** start of EXERCISE MATERIAL **

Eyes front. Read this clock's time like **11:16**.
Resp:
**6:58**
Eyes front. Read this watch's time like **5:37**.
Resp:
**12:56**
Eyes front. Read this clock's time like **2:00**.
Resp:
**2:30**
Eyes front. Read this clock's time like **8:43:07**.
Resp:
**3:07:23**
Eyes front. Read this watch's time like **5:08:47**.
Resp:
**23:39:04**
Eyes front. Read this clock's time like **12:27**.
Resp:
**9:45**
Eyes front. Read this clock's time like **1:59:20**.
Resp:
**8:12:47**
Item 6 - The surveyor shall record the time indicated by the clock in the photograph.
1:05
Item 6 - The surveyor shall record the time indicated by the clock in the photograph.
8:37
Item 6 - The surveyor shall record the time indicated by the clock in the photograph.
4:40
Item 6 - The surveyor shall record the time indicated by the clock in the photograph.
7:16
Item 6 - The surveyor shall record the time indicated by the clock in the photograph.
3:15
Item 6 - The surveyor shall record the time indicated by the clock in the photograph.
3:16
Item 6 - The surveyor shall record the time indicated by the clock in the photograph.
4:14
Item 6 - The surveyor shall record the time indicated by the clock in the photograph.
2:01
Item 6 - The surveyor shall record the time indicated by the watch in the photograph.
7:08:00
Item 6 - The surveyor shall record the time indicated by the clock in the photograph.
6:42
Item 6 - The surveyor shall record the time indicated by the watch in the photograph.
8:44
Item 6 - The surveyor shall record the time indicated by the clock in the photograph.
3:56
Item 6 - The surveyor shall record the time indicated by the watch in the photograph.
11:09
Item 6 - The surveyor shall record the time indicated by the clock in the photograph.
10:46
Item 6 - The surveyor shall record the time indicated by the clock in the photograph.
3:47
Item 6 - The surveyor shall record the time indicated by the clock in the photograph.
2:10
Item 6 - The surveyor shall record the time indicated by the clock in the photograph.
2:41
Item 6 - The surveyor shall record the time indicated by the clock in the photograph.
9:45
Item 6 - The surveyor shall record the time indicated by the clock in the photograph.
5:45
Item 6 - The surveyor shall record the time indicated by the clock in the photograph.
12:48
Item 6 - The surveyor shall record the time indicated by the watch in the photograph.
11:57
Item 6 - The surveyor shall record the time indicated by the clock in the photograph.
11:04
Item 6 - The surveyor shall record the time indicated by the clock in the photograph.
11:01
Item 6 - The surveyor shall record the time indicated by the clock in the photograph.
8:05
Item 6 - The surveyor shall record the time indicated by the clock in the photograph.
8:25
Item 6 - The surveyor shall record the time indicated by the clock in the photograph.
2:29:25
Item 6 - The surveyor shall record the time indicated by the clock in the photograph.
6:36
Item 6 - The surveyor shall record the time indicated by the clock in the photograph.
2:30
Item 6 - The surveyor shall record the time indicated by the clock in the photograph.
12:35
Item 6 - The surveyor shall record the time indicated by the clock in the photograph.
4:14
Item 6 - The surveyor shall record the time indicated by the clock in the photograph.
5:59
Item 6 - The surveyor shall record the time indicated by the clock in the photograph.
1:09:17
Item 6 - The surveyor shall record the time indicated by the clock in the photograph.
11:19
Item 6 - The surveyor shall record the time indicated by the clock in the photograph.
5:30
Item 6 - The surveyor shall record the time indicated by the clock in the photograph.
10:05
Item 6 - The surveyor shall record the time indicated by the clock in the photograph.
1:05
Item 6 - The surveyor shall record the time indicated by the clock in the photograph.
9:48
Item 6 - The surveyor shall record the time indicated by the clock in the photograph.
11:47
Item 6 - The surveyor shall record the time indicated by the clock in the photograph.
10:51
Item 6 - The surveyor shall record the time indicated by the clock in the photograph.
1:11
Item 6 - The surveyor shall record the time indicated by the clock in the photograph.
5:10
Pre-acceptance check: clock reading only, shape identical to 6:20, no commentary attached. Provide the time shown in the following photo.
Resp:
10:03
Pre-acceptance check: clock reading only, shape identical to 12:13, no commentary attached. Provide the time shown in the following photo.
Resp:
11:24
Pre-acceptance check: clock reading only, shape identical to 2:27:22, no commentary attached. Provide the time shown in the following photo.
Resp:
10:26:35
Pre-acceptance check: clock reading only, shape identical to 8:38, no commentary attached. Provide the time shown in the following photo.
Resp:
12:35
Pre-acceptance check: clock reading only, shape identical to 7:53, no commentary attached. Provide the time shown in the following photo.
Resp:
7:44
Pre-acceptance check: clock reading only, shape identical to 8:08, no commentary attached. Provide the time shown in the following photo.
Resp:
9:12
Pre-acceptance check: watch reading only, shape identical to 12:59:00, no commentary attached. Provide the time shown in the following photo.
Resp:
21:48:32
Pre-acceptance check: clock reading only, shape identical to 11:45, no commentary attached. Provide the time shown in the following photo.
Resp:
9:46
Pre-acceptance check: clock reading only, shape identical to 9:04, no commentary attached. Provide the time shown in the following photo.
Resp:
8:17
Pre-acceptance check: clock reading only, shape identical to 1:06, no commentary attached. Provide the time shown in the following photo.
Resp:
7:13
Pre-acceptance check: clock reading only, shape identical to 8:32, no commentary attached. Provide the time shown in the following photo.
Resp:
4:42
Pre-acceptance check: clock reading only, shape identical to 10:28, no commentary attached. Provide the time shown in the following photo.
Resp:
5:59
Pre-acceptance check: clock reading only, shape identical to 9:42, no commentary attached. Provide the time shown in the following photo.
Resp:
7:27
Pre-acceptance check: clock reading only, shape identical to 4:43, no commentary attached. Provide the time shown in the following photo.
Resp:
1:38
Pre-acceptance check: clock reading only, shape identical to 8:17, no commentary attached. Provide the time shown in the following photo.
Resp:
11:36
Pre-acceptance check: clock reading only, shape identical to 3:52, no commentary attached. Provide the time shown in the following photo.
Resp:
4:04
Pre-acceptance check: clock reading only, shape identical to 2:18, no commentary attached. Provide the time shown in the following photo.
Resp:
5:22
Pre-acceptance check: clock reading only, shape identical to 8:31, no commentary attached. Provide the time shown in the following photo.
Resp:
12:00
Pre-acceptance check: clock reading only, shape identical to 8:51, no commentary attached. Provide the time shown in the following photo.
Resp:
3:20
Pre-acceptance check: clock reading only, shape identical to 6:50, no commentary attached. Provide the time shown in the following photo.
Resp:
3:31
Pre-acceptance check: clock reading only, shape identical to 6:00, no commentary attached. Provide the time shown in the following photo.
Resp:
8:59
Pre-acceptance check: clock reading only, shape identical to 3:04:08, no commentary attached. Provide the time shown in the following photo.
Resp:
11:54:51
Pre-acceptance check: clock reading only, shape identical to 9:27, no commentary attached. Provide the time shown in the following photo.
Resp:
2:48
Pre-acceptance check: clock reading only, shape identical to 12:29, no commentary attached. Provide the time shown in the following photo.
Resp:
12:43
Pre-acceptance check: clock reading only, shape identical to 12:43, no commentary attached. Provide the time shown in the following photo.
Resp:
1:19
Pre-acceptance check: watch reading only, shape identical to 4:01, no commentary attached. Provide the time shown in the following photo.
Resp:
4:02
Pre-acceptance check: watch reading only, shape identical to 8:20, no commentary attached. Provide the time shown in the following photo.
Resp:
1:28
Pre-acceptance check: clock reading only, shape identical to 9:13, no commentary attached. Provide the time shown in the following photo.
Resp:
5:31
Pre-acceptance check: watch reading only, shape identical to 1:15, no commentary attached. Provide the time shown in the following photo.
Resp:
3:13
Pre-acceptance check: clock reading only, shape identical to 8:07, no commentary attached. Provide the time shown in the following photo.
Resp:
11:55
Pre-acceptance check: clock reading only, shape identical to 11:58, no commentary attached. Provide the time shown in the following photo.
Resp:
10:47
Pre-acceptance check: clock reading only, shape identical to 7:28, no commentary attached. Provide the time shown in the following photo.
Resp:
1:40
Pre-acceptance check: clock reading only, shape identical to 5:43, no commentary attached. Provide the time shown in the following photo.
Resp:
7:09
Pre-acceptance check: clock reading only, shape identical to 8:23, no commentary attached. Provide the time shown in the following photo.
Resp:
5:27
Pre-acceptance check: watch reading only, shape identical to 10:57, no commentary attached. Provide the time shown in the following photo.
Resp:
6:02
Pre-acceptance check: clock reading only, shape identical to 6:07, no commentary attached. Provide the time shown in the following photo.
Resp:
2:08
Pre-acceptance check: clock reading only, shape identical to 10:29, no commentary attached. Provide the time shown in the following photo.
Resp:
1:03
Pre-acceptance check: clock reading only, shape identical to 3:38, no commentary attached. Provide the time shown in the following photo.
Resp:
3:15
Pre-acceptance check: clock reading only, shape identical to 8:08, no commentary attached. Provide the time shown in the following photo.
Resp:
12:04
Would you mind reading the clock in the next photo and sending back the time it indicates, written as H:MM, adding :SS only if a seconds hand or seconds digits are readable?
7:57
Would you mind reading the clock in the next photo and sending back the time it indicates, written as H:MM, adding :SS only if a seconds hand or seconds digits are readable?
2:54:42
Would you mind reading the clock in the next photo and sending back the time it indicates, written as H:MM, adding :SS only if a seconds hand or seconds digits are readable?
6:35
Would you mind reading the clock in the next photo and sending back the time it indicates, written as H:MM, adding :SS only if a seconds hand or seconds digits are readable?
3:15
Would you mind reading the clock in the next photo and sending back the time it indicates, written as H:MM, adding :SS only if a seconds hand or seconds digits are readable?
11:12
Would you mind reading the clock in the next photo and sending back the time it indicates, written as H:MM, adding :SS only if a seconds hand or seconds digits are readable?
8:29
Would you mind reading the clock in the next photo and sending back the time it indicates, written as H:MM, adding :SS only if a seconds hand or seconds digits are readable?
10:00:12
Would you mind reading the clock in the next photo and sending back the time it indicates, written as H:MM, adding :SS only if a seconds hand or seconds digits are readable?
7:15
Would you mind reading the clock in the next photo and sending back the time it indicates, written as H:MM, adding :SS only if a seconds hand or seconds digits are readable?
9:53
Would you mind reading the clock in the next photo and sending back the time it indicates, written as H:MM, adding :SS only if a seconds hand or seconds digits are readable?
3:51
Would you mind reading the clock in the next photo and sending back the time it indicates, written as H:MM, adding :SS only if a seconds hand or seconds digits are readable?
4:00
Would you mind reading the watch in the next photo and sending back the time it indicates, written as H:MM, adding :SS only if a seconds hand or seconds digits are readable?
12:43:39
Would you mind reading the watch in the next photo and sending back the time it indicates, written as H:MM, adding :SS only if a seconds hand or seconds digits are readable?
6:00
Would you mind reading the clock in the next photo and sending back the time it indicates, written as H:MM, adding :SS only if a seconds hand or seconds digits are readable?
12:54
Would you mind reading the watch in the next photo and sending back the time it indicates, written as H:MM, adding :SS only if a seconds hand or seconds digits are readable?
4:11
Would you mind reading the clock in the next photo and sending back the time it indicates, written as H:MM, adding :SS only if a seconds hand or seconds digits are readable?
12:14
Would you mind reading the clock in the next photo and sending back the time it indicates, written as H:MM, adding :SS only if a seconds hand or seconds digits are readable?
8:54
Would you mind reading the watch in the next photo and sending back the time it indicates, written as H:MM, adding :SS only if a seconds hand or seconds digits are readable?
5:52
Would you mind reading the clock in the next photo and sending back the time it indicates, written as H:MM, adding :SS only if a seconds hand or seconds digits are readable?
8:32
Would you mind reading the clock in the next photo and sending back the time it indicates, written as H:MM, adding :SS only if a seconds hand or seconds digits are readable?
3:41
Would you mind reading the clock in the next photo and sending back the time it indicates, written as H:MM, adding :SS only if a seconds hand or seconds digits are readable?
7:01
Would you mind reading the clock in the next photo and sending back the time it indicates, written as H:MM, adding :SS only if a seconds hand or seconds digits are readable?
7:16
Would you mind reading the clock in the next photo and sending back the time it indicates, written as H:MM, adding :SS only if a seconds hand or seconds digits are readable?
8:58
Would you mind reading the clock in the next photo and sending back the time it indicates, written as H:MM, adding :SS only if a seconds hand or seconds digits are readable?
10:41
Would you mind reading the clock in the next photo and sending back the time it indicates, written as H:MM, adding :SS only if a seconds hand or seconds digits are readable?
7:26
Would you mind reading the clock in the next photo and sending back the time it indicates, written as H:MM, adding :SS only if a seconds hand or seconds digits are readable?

** end of EXERCISE MATERIAL **

Please state how many lines of the records contain the word "front", and reply with the number alone.

7